TASK PROMPT:
Extend the plant-soil feedback abstract given below, starting after its last sentence.

97th ESA Annual Meeting (August 5 -- 10, 2012)

COS 172-9 - Plant-soil feedbacks provide an additional explanation for diversity-productivity relationships

Friday, August 10, 2012: 10:50 AM
A103, Oregon Convention Center
Andrew Kulmatiski, Biological Sciences, University of Alaska Anchorage, Anchorage, AK, Karen Beard, Department of Wildland Resources and the Ecology Center, Utah State University, Logan, UT and Justin Heavilin, Department of Mathmatics and Statistics, Utah State University, Logan, UT
Background/Question/Methods

Plant-soil feedbacks (PSFs) have gained attention for their role in plant community dynamics, but their role in productivity has been overlooked.  Here we develope a biomass-specific, multispecies model to examine the role of PSFs in diversity-productivity relationships.  We explore model dynamics across a wide range of conditions then parameterize the model with experimental data and compare model predictions to plant growth in a separate experiment.

[Stored items]
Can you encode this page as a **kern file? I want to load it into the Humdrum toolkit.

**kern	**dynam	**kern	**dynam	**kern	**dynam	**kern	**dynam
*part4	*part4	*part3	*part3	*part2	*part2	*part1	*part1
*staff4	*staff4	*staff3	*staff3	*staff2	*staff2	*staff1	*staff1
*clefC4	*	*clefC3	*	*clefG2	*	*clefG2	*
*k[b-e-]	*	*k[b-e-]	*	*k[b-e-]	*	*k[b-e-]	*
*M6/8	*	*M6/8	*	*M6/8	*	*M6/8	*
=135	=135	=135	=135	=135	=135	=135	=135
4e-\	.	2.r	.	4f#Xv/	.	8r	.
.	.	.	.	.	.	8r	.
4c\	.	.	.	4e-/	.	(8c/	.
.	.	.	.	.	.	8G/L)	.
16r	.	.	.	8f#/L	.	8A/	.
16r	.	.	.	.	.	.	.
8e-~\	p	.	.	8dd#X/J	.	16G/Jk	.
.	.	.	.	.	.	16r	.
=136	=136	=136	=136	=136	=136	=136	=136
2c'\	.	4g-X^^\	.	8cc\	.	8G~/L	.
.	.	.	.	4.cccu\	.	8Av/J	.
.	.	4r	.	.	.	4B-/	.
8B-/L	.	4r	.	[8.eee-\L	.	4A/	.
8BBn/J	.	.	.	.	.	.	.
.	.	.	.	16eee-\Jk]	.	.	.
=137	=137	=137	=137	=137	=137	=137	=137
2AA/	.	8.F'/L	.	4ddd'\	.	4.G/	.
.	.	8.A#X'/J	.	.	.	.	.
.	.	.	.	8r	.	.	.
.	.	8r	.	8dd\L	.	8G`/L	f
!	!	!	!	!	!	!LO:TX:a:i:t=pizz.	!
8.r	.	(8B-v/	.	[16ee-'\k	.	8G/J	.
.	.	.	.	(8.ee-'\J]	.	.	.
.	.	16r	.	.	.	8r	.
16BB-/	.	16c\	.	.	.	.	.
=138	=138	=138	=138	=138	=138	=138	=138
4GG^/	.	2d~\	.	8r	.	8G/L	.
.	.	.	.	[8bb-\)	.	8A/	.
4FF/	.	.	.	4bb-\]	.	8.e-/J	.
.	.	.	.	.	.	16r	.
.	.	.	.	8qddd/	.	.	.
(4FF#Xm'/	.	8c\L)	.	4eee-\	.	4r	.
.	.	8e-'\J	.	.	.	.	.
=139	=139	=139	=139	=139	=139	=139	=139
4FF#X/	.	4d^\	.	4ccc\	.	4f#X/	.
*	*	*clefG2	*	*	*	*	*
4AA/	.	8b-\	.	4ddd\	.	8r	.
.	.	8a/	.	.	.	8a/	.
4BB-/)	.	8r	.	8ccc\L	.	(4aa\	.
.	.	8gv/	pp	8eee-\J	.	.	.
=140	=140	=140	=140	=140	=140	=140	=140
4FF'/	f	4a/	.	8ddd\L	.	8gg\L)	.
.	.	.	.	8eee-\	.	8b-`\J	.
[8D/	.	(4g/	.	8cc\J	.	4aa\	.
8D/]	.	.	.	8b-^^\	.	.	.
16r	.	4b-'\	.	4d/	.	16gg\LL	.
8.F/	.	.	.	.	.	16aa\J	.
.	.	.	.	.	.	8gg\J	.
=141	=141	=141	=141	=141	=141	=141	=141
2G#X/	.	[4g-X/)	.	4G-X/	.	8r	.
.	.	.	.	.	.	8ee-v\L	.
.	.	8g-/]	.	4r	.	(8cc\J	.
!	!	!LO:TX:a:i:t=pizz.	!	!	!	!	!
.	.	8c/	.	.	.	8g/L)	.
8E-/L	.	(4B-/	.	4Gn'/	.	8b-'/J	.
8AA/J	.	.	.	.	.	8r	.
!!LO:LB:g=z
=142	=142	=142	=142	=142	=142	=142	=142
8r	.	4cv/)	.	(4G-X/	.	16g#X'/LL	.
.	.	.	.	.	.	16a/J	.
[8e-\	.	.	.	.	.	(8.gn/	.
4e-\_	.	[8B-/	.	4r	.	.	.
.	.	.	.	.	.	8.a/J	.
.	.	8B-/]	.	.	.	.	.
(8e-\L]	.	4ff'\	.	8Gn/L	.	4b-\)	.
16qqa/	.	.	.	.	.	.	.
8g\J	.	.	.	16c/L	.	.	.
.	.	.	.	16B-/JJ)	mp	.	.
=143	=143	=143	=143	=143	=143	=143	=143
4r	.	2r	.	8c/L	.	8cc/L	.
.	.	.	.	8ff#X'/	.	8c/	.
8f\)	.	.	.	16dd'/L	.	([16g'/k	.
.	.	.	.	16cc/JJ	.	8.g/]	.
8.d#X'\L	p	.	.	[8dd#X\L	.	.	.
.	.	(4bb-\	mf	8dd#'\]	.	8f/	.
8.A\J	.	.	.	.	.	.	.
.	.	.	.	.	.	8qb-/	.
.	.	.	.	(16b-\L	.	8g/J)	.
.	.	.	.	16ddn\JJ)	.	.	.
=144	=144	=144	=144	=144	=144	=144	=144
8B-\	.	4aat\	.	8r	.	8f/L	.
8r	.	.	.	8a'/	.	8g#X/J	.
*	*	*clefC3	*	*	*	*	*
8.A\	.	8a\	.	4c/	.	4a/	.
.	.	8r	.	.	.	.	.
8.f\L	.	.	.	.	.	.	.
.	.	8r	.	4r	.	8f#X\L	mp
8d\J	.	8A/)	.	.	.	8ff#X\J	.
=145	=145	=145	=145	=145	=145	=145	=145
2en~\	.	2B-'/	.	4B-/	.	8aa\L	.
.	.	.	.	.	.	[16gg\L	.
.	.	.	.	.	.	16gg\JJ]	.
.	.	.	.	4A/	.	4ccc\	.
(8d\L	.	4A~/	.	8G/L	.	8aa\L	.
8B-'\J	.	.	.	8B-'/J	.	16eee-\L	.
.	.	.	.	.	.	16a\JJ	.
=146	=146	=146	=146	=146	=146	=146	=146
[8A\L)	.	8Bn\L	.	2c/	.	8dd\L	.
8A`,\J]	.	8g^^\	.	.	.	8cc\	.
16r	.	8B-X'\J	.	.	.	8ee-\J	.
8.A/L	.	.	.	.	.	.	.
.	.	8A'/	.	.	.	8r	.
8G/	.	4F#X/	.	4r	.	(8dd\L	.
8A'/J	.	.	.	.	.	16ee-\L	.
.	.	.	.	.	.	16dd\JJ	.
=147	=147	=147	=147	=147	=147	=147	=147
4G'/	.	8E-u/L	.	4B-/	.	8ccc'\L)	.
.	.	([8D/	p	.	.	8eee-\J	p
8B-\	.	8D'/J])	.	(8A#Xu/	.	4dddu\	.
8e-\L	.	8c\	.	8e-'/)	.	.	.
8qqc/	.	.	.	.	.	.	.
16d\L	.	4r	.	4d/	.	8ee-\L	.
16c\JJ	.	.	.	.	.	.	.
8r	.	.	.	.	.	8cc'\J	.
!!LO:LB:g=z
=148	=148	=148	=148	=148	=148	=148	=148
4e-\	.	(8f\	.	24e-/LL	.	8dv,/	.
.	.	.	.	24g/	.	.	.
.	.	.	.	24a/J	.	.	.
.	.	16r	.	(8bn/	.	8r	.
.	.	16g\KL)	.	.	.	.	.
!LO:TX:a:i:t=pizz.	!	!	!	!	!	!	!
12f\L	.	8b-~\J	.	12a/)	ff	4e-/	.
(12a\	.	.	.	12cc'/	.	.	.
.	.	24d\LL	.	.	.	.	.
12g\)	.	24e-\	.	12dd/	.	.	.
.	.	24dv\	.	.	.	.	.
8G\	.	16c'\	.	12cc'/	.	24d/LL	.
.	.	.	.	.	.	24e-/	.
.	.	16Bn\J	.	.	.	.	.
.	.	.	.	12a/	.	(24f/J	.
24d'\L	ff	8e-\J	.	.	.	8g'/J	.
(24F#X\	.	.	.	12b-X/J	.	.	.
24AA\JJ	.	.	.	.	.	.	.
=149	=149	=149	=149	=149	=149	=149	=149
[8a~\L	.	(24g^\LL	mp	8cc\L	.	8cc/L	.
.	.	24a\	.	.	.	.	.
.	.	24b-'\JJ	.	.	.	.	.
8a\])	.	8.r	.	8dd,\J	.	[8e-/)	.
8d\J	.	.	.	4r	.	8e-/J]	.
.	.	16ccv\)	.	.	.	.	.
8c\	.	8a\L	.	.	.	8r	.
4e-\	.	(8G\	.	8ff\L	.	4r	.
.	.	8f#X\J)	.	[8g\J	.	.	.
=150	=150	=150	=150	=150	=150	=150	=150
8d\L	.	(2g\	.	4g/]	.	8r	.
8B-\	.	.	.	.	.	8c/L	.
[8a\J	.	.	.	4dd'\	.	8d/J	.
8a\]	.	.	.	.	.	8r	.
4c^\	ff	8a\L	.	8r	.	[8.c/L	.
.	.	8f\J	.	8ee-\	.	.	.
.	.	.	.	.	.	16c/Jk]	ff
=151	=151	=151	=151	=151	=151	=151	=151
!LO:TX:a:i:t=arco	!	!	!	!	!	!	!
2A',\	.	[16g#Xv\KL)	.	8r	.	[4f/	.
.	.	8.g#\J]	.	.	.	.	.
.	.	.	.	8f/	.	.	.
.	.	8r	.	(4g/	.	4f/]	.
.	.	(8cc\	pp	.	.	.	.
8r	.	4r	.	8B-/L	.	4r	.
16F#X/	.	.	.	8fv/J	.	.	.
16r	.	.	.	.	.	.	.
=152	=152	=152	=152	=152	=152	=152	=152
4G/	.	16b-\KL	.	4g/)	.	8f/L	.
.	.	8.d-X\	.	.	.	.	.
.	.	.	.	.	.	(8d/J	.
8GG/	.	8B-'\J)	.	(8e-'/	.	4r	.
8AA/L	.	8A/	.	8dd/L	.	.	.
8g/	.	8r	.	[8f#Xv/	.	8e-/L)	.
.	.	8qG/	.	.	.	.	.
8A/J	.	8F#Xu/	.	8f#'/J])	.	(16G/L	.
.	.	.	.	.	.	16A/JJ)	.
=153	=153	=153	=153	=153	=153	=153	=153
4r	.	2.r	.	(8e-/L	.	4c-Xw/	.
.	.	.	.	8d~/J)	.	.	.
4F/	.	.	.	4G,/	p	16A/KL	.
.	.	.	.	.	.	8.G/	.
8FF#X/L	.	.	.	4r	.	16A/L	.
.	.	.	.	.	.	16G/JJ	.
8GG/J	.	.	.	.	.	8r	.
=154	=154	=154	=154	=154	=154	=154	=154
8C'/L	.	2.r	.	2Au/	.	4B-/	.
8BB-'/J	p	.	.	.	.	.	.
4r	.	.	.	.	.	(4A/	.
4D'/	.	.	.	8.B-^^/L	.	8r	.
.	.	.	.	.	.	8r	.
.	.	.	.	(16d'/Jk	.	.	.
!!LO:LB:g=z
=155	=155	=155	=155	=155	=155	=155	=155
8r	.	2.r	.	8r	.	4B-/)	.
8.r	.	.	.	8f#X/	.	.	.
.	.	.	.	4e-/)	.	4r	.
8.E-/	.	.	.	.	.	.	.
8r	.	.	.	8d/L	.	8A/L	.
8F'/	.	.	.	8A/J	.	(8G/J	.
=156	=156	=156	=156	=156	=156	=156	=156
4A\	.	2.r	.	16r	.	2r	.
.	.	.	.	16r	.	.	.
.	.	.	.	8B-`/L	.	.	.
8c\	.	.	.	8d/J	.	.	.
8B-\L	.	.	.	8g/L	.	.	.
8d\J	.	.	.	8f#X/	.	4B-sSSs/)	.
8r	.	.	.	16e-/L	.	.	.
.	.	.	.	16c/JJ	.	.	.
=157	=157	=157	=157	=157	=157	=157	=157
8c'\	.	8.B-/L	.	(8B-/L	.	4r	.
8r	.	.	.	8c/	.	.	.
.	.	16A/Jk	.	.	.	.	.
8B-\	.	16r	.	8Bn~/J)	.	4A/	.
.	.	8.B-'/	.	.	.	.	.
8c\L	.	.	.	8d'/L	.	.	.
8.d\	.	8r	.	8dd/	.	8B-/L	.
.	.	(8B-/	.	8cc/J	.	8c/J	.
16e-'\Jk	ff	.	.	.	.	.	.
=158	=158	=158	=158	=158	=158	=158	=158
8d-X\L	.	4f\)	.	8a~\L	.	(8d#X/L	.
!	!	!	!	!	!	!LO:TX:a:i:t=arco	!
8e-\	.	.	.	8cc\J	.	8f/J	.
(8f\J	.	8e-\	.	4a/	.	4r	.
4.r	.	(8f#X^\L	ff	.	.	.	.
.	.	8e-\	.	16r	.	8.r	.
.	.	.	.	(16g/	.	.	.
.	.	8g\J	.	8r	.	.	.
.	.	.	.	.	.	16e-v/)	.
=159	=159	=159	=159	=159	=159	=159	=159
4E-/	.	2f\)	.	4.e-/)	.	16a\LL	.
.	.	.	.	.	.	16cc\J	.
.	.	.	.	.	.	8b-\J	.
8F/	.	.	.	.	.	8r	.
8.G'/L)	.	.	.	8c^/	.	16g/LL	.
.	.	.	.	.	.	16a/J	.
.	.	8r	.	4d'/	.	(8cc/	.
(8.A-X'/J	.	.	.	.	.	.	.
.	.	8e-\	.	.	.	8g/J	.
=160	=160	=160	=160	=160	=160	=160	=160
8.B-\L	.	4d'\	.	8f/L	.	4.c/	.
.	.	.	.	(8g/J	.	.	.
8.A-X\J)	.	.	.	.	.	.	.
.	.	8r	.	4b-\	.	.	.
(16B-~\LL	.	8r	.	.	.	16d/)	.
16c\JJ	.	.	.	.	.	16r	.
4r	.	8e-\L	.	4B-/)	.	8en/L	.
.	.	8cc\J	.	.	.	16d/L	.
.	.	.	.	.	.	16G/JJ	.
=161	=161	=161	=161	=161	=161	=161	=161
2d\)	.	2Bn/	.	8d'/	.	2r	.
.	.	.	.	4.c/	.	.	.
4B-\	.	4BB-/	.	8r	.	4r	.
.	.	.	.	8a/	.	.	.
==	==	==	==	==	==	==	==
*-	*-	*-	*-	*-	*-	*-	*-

SOLVED EXERCISE:
Results/Conclusions

The model predicts a negative relationship between PSFs and overyielding: plants with negative PSFs grow more in communities than in monoculture (i.e., overyield) and plants with positive PSFs grow less in communities than in monoculture (i.e., underyield).  This effect is predicted to increase with diversity and saturate at low species richness because the proportion of ‘self-cultivated’ soils rapidly decreases as species are added to a community.  Results in a set of glasshouse experiments supported model predictions.  We found that PSFs measured in one experiment were negatively correlated with overyielding in three-species plant communities measured in a separate experiment.  Furthermore, when parameterized with our experimental PSF data, our model successfully predicted species-level overyielding and underyielding.  The model was less effective at predicting community-level overyielding and underyielding though this appeared to reflect large differences between the growth of communities with or without nitrogen-fixing plants.  Results provide conceptual and experimental support for the role of PSFs in diversity-productivity relationships.